Page images and extracted text:
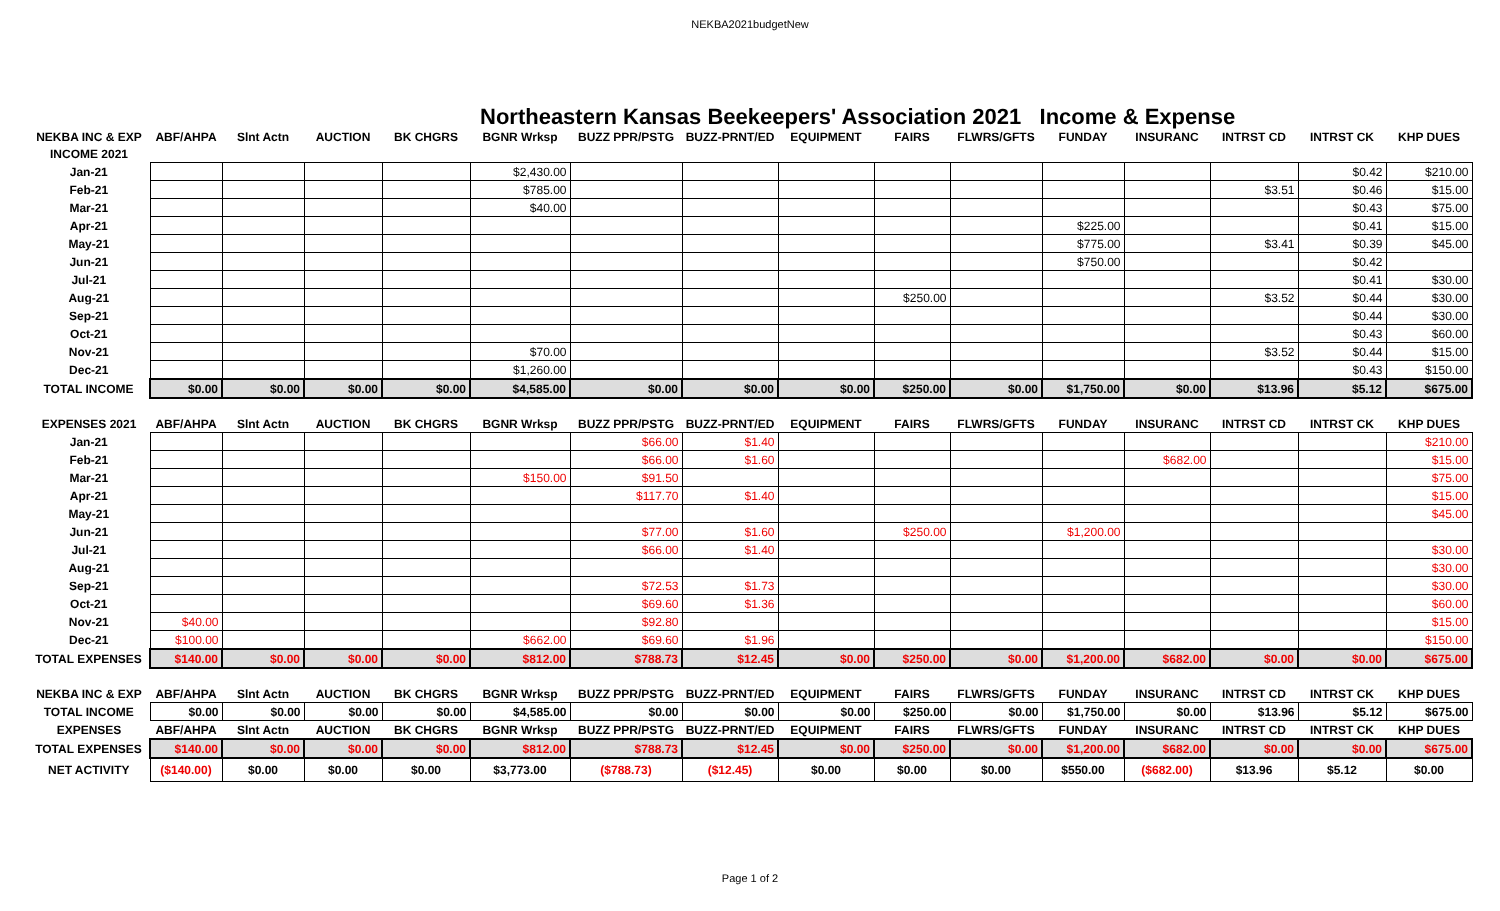NEKBA2021budgetNew
Northeastern Kansas Beekeepers' Association 2021 Income & Expense
| NEKBA INC & EXP | ABF/AHPA | Slnt Actn | AUCTION | BK CHGRS | BGNR Wrksp | BUZZ PPR/PSTG | BUZZ-PRNT/ED | EQUIPMENT | FAIRS | FLWRS/GFTS | FUNDAY | INSURANC | INTRST CD | INTRST CK | KHP DUES |
| --- | --- | --- | --- | --- | --- | --- | --- | --- | --- | --- | --- | --- | --- | --- | --- |
| INCOME 2021 | | | | | | | | | | | | | | | |
| Jan-21 | | | | | $2,430.00 | | | | | | | | | $0.42 | $210.00 |
| Feb-21 | | | | | $785.00 | | | | | | | | $3.51 | $0.46 | $15.00 |
| Mar-21 | | | | | $40.00 | | | | | | | | | $0.43 | $75.00 |
| Apr-21 | | | | | | | | | | | $225.00 | | | $0.41 | $15.00 |
| May-21 | | | | | | | | | | | $775.00 | | $3.41 | $0.39 | $45.00 |
| Jun-21 | | | | | | | | | | | $750.00 | | | $0.42 | |
| Jul-21 | | | | | | | | | | | | | | $0.41 | $30.00 |
| Aug-21 | | | | | | | | | $250.00 | | | | $3.52 | $0.44 | $30.00 |
| Sep-21 | | | | | | | | | | | | | | $0.44 | $30.00 |
| Oct-21 | | | | | | | | | | | | | | $0.43 | $60.00 |
| Nov-21 | | | | | $70.00 | | | | | | | | $3.52 | $0.44 | $15.00 |
| Dec-21 | | | | | $1,260.00 | | | | | | | | | $0.43 | $150.00 |
| TOTAL INCOME | $0.00 | $0.00 | $0.00 | $0.00 | $4,585.00 | $0.00 | $0.00 | $0.00 | $250.00 | $0.00 | $1,750.00 | $0.00 | $13.96 | $5.12 | $675.00 |
| EXPENSES 2021 | ABF/AHPA | Slnt Actn | AUCTION | BK CHGRS | BGNR Wrksp | BUZZ PPR/PSTG | BUZZ-PRNT/ED | EQUIPMENT | FAIRS | FLWRS/GFTS | FUNDAY | INSURANC | INTRST CD | INTRST CK | KHP DUES |
| Jan-21 | | | | | | $66.00 | $1.40 | | | | | | | | $210.00 |
| Feb-21 | | | | | | $66.00 | $1.60 | | | | | $682.00 | | | $15.00 |
| Mar-21 | | | | | $150.00 | $91.50 | | | | | | | | | $75.00 |
| Apr-21 | | | | | | $117.70 | $1.40 | | | | | | | | $15.00 |
| May-21 | | | | | | | | | | | | | | | $45.00 |
| Jun-21 | | | | | | $77.00 | $1.60 | | $250.00 | | $1,200.00 | | | | |
| Jul-21 | | | | | | $66.00 | $1.40 | | | | | | | | $30.00 |
| Aug-21 | | | | | | | | | | | | | | | $30.00 |
| Sep-21 | | | | | | $72.53 | $1.73 | | | | | | | | $30.00 |
| Oct-21 | | | | | | $69.60 | $1.36 | | | | | | | | $60.00 |
| Nov-21 | $40.00 | | | | | $92.80 | | | | | | | | | $15.00 |
| Dec-21 | $100.00 | | | | $662.00 | $69.60 | $1.96 | | | | | | | | $150.00 |
| TOTAL EXPENSES | $140.00 | $0.00 | $0.00 | $0.00 | $812.00 | $788.73 | $12.45 | $0.00 | $250.00 | $0.00 | $1,200.00 | $682.00 | $0.00 | $0.00 | $675.00 |
| NEKBA INC & EXP | ABF/AHPA | Slnt Actn | AUCTION | BK CHGRS | BGNR Wrksp | BUZZ PPR/PSTG | BUZZ-PRNT/ED | EQUIPMENT | FAIRS | FLWRS/GFTS | FUNDAY | INSURANC | INTRST CD | INTRST CK | KHP DUES |
| TOTAL INCOME | $0.00 | $0.00 | $0.00 | $0.00 | $4,585.00 | $0.00 | $0.00 | $0.00 | $250.00 | $0.00 | $1,750.00 | $0.00 | $13.96 | $5.12 | $675.00 |
| EXPENSES | ABF/AHPA | Slnt Actn | AUCTION | BK CHGRS | BGNR Wrksp | BUZZ PPR/PSTG | BUZZ-PRNT/ED | EQUIPMENT | FAIRS | FLWRS/GFTS | FUNDAY | INSURANC | INTRST CD | INTRST CK | KHP DUES |
| TOTAL EXPENSES | $140.00 | $0.00 | $0.00 | $0.00 | $812.00 | $788.73 | $12.45 | $0.00 | $250.00 | $0.00 | $1,200.00 | $682.00 | $0.00 | $0.00 | $675.00 |
| NET ACTIVITY | ($140.00) | $0.00 | $0.00 | $0.00 | $3,773.00 | ($788.73) | ($12.45) | $0.00 | $0.00 | $0.00 | $550.00 | ($682.00) | $13.96 | $5.12 | $0.00 |
Page 1 of 2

Instructions for the task =>
This task calls for the number of lines in the entries that contain the string "EXPENSES", with no accompanying text.

Response =>
4